ERC Starting Grants, which are part of the program Horizon Europe, are designed to help talented researchers who want to establish their research teams in Europe. The awarded candidates must have an excellent scientific track record showing scientific talent and an excellent research proposal for the next five years. These are evaluated on the basis of excellence as the sole criterion by selected international peer reviewers.

 

 About the CLIMB project 

The Standard Model of Particle Physics is one of the most complete scientific theories we have developed so far. Despite its hugely successful predictive power, it still fails to explain some observations that are key to understanding our Universe, such as the dominance of matter over antimatter. In the Large Hadron Collider (LHC) at CERN, the LHCb experiment studies decays of b quarks, which result from the proton collisions. The CLIMB project focuses on the rare decays which are those that occur less than once in every million decays. The scarcity of these decays makes them very sensitive to the existence of new particles and forces beyond the Standard Model, which can modify their properties. In recent years, a set of deviations from the predictions of the Standard Model have been observed in the decays of b quarks to an s quark and two leptons, electrons or muons, (b -> s ll), which could be an indication of the existence of new physics.

 The CLIMB project will explore even rarer decays of the b quark to a d quark and two leptons (b -> d ll), which occur once in 100 million. The b -> dll transitions are related to the b -> s ll transitions through the Cabibbo–Kobayashi–Maskawa (CKM) matrix that describes quark mixing in the Standard Model, but their hierarchy is not well understood. Explaining the origin of this hierarchy is the motivation for many new physics models, and therefore, accurately measuring the relationship between b -> sll and b -> dll decays is key information for these models. Due to its suppression, to this day we have very little experimental information on b -> dll transitions. CLIMB aims to radically change this situation. To this end, Dr. Marín’s team will use unique data from the LHCb experiment which contain billions of b quarks, and develop new reconstruction and analysis techniques in order to observe and measure the properties of these sneaky decays.

 

Carla Marín at the LHCb control room
Dr. Carla Marín at the LHCb control room on 5 July, 2022 (LHC Run 3 opening event).

In the words of Dr.

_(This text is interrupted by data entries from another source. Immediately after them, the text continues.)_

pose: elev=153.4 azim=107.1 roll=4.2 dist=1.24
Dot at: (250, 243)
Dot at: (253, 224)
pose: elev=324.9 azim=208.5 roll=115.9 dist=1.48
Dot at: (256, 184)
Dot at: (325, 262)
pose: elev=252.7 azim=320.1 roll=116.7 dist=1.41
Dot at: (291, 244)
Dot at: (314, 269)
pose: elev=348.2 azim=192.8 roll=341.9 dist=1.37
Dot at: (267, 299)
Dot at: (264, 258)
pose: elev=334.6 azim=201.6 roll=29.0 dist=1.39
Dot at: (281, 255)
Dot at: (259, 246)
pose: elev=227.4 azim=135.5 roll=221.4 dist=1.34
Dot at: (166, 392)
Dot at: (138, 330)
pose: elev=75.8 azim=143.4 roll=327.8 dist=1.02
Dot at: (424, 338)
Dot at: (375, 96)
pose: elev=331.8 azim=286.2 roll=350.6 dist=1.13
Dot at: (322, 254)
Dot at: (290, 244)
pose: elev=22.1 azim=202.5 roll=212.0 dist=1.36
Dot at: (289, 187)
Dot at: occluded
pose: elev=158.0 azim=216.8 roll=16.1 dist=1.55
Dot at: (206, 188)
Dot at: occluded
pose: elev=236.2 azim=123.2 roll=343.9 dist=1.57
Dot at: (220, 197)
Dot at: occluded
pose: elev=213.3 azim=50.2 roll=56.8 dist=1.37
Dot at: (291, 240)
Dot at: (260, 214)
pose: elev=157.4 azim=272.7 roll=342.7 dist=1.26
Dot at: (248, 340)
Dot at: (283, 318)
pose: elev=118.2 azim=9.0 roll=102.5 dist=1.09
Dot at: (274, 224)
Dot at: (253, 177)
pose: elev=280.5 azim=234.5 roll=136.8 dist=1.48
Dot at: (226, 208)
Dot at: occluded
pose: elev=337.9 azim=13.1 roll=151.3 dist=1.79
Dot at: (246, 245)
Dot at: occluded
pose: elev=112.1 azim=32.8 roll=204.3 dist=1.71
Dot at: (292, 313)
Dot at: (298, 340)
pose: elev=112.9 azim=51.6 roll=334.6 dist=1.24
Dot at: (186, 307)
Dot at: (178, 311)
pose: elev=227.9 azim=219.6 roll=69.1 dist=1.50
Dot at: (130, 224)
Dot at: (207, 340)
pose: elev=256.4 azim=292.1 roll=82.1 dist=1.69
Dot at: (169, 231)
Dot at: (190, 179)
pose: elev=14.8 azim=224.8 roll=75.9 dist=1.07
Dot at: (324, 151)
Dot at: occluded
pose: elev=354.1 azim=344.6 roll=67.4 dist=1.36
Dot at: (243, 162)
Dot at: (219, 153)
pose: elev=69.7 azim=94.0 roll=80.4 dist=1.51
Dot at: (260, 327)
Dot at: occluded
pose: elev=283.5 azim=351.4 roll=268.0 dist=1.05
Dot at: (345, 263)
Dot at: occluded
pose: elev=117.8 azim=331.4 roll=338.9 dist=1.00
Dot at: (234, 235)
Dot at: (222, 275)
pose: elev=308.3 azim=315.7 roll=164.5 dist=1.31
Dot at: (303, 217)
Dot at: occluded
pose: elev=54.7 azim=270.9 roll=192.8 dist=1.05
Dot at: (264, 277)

Marín, “due to the rarity of these decays and the difficulty of measuring electrons at the LHCb experiment, new techniques of particle reconstruction and data analysis need to be developed, and here is where the challenge really lies. If we succeed, we will be able to compare transitions with muons and electrons, which should occur exactly the same number of times but which recent experiments indicate may not be the case. This would be clear evidence for the existence of Physics beyond the Standard Model.”

 

About Dr. Carla Marín

Carla Marín joined the Experimental Particle Physics Group at the Institute of Cosmos Sciences of the University of Barcelona in 2013 to initiate her doctoral thesis with prof. Lluís Garrido.

After obtaining her doctorate, she was a postdoctoral researcher at the Laboratoire de l'Accélérateur Linéaire, Orsay (2018-2021) and CERN (2021-2022).

In 2022, she rejoined the ICCUB where she is currently a tenure-track lecturer.

Outside Particle Physics, Carla Marin enjoys chess and playing football with colleagues from the Physics faculty at the regular weekly matches.